When Idaho first required sex offenders to register with police in 1993, most of them were not forced to do so for the rest of their lives. But over the years legislators extended lifetime registration to more and more crimes, and today it presumptively applies to all sex offenders, who also must check in with police every 90 days. A federal lawsuit filed last Friday argues that retroactively imposing those requirements on sex offenders, in some cases more than two decades after they were convicted, violates the Constitution's ban on ex post facto laws.
Whether the courts agree will depend on whether they view registration and the burdens associated with it as a punishment. In the 2003 case Smith v. Doe, the Supreme Court ruled that Alaska's sex offender registry was essentially regulatory and was not punitive enough to violate the Ex Post Facto Clause.

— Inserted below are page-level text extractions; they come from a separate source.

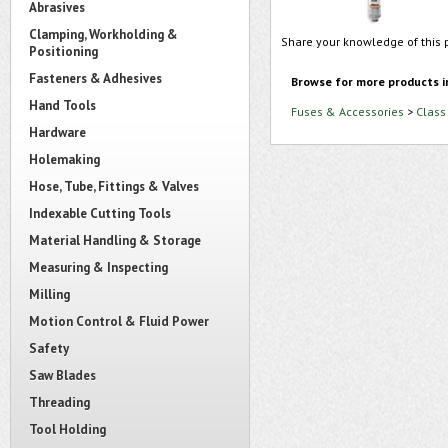
Abrasives
Clamping, Workholding &
Share your knowledge of this 
Positioning
Fasteners & Adhesives
Browse for more products i
Hand Tools
Fuses & Accessories
>
Class
Hardware
Holemaking
Hose, Tube, Fittings & Valves
Indexable Cutting Tools
Material Handling & Storage
Measuring & Inspecting
Milling
Motion Control & Fluid Power
Safety
Saw Blades
Threading
Tool Holding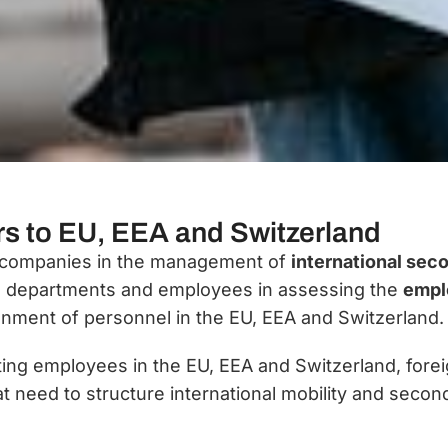
rs to EU, EEA and Switzerland
nal companies in the management of
international sec
al departments and employees in assessing the
emplo
nment of personnel in the EU, EEA and Switzerland.
ting employees in the EU, EEA and Switzerland, fore
at need to structure international mobility and sec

But in August the U.S. Court of Appeals for the 6th Circuit concluded that Michigan's Sex Offender Registration Act goes far enough beyond Alaska's law that applying it retroactively is unconstitutional. The 6th Circuit focused on the act's arbitrary classification scheme, residence restrictions, and burdensome reporting requirements—all features shared by Idaho's law.
Michigan puts sex offenders in tiers that supposedly indicate how dangerous they are, but an offender's classification is based entirely on the statute he violated, as opposed to an individualized assessment of the risk he poses. While Idaho has no tiers, putting all sex offenders in the same category and requiring all of them to register for life implies that they are all equally dangerous, which is arguably even more misleading than Michigan's system. The Idaho lawsuit, which was brought by 104 sex offenders, argues that the state "publicly and falsely identifies [the plaintiffs] as among the most dangerous sex offenders on the registry," even though they "have clinically been determined to be low risk."
Michigan makes it illegal for sex offenders to live, work, or loiter within 1,000 feet of a school. Idaho's zone of exclusion is half as big, and it does not explicitly apply to work, although it effectively bars sex offenders from any job that might require being present on school grounds (to deliver goods or repair equipment, for example). Even sex offenders attending their children's school functions have to get permission in advance.
Like Michigan, Idaho requires registrants to immediately report in person even minor changes in their information, such as a new online ID or a newly borrowed car. Failing to do so within two days is a felony punishable by up to 10 years in prison. Registrants also have to report in advance any trip lasting longer than seven days, and if they travel to another state they are subject to its restrictions, which may be different and hard to figure out. The lawsuit says Idaho's "reporting, surveillance, and supervision requirements" for sex offenders "are similar to, but more restrictive and onerous than, the reporting, surveillance, and supervision that the plaintiffs experienced while serving their sentences on probation or parole."
The plaintiffs note (as the 6th Circuit did) the lack of evidence that these requirements actually make the public safer, which is the rationale for viewing them as regulations rather than penalties. "In fact," says the lawsuit, "the research shows that public registries are likely to increase, rather than decrease, recidivism, and are therefore counterproductive to their avowed purpose of public protection….These results reflect the fact that sex offender registration and the attendant consequences exacerbate risk factors for recidivism, such as lack of employment and housing, and prevent healthy reintegration into the community."
The lawsuit also argues that some provisions of Idaho's law are unconstitutionally vague. It is not clear, for example, whether a registrant commits a felony by signing up for Netflix or changing his Amazon user ID and failing to notify police (in person!) within two days. Other claims involve double jeopardy, cruel and unusual punishment, freedom of travel, and religious freedom (since churches may be within 500 feet of a school).
This month the U.S. Court of Appeals for the 9th Circuit, which includes Idaho, ruled that a state appeals court "was not unreasonable" in holding that Arizona's sex offender registry was mainly regulatory rather than punitive. That decision does not bode well for the challenge to Idaho's law, but it does not preclude success either, even on the ex post facto claim. Idaho's law is more burdensome than Arizona's in some respects, and the 9th Circuit did not independently assess Arizona's law in this month's ruling, which involved a habeas corpus petition filed by a sex offender sentenced to prison for failing to register. The 9th Circuit merely concluded that the state court's decision was "neither contrary to, nor an unreasonable application of" Smith v. Doe.